**Texte extrait:**

+++

» Il est fondamental de prendre en compte la diversité des élèves en début de cycle 2 et, dans le cadre impératif de l’objectif du cycle 2, de permettre à chaque enseignant, à chaque équipe enseignante, de définir sa route, ses caps successifs pour, comme dans la course au tour du monde, amener chacun à atteindre l’objectif final ». Après les désastreux résultats de TIMMS en maths au CM1, Serge Petit plaide pour la pluralité des apprentissages, la liberté pédagogique face aux nouvelles prescriptions ministérielles.
Deux contributions récentes au Café Pédagogique, celle de Nicolas Minet du 18 décembre et celle de Jean-Louis Durpaire du 17 décembre m’incitent à partager quelques réflexions faisant suite à la fois aux résultats de l’évaluation TIMMS et aux conclusions qu’en tirent les deux contributeurs cités ci-dessus.
Montrer un cap ?
Nicolas Minet précise que la boussole de l’Education nationale doit « montre[r] un cap viable » aux enseignants. Cette métaphore tombe malheureusement à l’eau car si le Vendée Globe indique un objectif aux solitaires, il ne leur fixe jamais un cap. Les caps choisis par les uns et les autres pour atteindre l’objectif fixé dépendent de l’analyse qu’ils font des conditions météo locales et futures en fonction notamment des zones dépressionnaires qu’ils rencontrent, zones qui évoluent constamment, de l’état de la mer et de bien d’autres facteurs, tout comme évoluent les élèves d’un même niveau de classe d’une année à l’autre, voire d’un moment de l’année à un autre. L’enseignant ne peut donc en aucun cas suivre un cap fixé au niveau ministériel, mais doit en permanence adapter son cap aux élèves dont il a la charge, à chaque instant, en tenant compte de la météo locale et très variable de la classe. Ce sont ces adaptations de cap qui peuvent éviter de placer certains élèves dans des situations inextricables et permettre à un maximum d’élèves d’atteindre l’objectif défini par les programmes, et eux seulement, en fin de chaque cycle. Malheureusement force est de constater que certains objectifs de fin de cycle 2 ne sont pas maîtrisés par des élèves de CM1.

+++

**Extraits de données:**

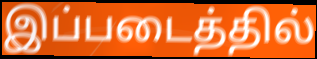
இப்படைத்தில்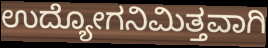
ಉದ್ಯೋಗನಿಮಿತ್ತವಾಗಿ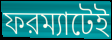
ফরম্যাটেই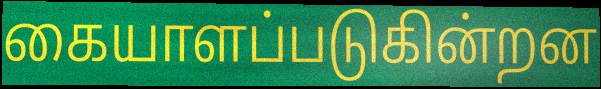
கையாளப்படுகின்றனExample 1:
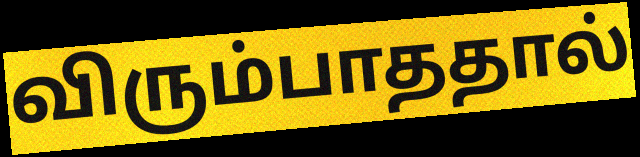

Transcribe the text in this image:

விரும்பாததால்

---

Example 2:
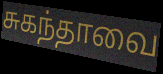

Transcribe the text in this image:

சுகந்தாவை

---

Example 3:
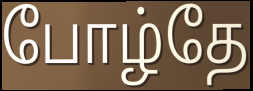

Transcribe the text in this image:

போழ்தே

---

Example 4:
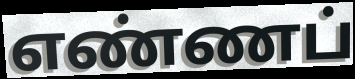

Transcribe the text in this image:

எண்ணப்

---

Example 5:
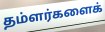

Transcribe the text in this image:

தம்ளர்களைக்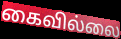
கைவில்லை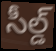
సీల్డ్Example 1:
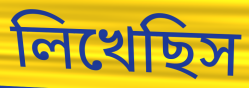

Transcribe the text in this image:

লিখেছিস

+++

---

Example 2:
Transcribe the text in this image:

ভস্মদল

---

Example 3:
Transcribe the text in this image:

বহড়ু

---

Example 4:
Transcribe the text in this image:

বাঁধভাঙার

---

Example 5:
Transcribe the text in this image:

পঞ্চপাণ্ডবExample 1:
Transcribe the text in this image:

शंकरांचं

+++

**Consignes à suivre:**
• a. Dans le texte sur la liberté pédagogique, que doit montrer aux enseignants la boussole de l'Éducation nationale selon Nicolas Minet ?
• b. Poursuivez le texte sur la liberté pédagogique après sa dernière phrase.
Les entrées ne servent à rien ici.

**Réponses successives:**
• a. Un cap viable.

• b.
L’exemple même d’objectif non atteint en fin de cycle 2 est extrait de l’évaluation TIMMS par Jean-Louis Durpaire : le calcul de 428 – 176, calcul échoué par trop d’élèves en fin de CM1. Il s’agit pourtant d’une compétence, d’un objectif devant être atteint en fin de cycle 2. Le calcul de cette différence repose bien davantage sur la connaissance du système de numération de position que sur la maitrise d’un algorithme dont l’apprentissage laborieux et souvent démotivant n’a permis aux élèves de comprendre ni la pertinence ni le sens. M. Durpaire l’illustre en montrant une stratégie possible fondée sur les décompositions additives, dont la puissance est souvent ignorée des élèves, il aurait aussi pu le faire de bien d’autres manières en fondant le calcul sur l’invariance par translation de la distance entre deux nombres, ou sur une stratégie reposant sur le calcul du complément de 428 à 999 qui, conjuguée à la précédente, remplace de fait la difficulté liée à l’application de certains algorithmes de la soustraction par l’effectuation d’une addition. Ce simple exemple illustre le fait qu’il est plus avantageux pour les élèves de développer leurs capacités d’analyse des situations proposées, dans notre exemple en fonction des nombres en jeu, que d’essayer de développer une et une seule stratégie (imposée ?). C’est ainsi que, de la pluralité des voies permettant de résoudre un calcul ou un problème en fonction des circonstances, découlera une certaine aisance de l’élève, un bien-être en mathématiques. De ce bien être et des réussites engendrées germera un plaisir de faire des mathématiques et, par voie de conséquence, un bonheur de l’élève à aller en classe.
Tout comme les organisateurs de la course autour du monde ne fixent pas les caps des solitaires, le Ministère de l’éducation nationale devrait se garder de fixer un cap aux enseignants, mais veiller tout simplement à les équiper d’une boussole indiquant en permanence les objectifs de fin de cycle à atteindre. Ceci impose qu’à l’instar des marins, les enseignants soient formés pour être capables de définir leur route en fonction des circonstances variables et pas toujours très clémentes dans lesquelles ils évoluent et de savoir ralentir ou accélérer en fonction des conditions.
Commencer par le Cap Horn ?
La voie de la réussite en mathématique prise par le Ministère de l’éducation nationale est rappelée par M. Durpaire. Elle repose pour partie sur le constat (non prouvé) que « les notions sont enseignées trop tardivement », ce qui a conduit à « publier des repères de progressivité ». Le cycle 2 a deux objectifs majeurs : apprivoiser, comprendre, savoir utiliser le système de numération de position et développer des compétences en résolution de problèmes, si l’on fait ici abstraction des objectifs premiers, ceux attachés à l’apprentissage de la langue française.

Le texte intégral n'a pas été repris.